Under the terms of the new agreement, IBM and the AELTC will combine forces to create a new innovation workflow within an in-house digital content hub at SW19. Noting the prevalence of such hubs and their contribution to an industry-wide shift towards remote broadcasts, Seddon believes a rights holder’s capacity to diversify their content delivery and revenue streams will largely depend on their ability to act on consumer data. 

“The capability and skills gap within sports businesses [was] something we were talking about this time last year,” he continues. “Sports businesses that are large brands don’t generally have large IT functions, and are not always fully integrated into the commercial and marketing areas, but are rather about content and platform.
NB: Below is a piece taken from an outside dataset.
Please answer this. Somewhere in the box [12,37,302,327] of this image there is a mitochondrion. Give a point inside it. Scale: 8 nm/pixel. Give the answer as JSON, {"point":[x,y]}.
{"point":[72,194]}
“There is a real focus that is going to be needed by sports businesses around how they build that skill area. So it’s only the large governing bodies and organisations that are going to be capable of doing that. There is, therefore, an opportunity for partners of sports businesses to build those skills and make them available in a few different ways, but also to centralise some of those platforms, using the right technology.”

The 2020 Uefa European Championships national soccer team tournament has been postponed until 2021

Seddon says that this will become more important while fans are shut out from events, and that the personalisation of content is more pertinent now that their absence is felt by competition organisers and sponsors. He points to a recent UK-based study, carried out by IBM in collaboration with YouGov, in which the majority of respondents indicated that they believe technology can enhance the home viewing experience.

Of the 2,000 people surveyed, a quarter said they want to see more video conferencing tools made available for specifically watching live sport with friends and family. Overall, 21 per cent said they watch sport via over-the-top (OTT) and social media platforms, while a fifth of respondents would welcome VR in-stadium experiences and more personalised content into their subscription. Perhaps unsurprisingly, two-thirds said they would like to see more sport made available on FTA television.

“Technology has a role in making fans feel safe to return to stadiums; across track and trace, ticketing, but also in the way that content is delivered,” Seddon expands. “That emotional connection with sport is always going to be paramount and the live experience is a key part of that, but there is going to be a number of sports fans who don’t want to come back early.

“Therefore, the role of creating that emotional connection in the home and with new content ideas and opportunities is going to put a focus on digital adoption at a much increased pace. That is a challenge for those sports businesses who don’t have that capability in-house but it is also a real opportunity to innovate, to do new things and, from that, actually do what was on the plan anyway – by monetising those new tailored and personalised experiences.

“For a sports organisation that is able to manage a wide suite of partners, being able to provide unique and defined partnership opportunities for them to engage provides an opportunity [for rights holders] to multiply their revenue streams. I absolutely see technology being fundamental in that.”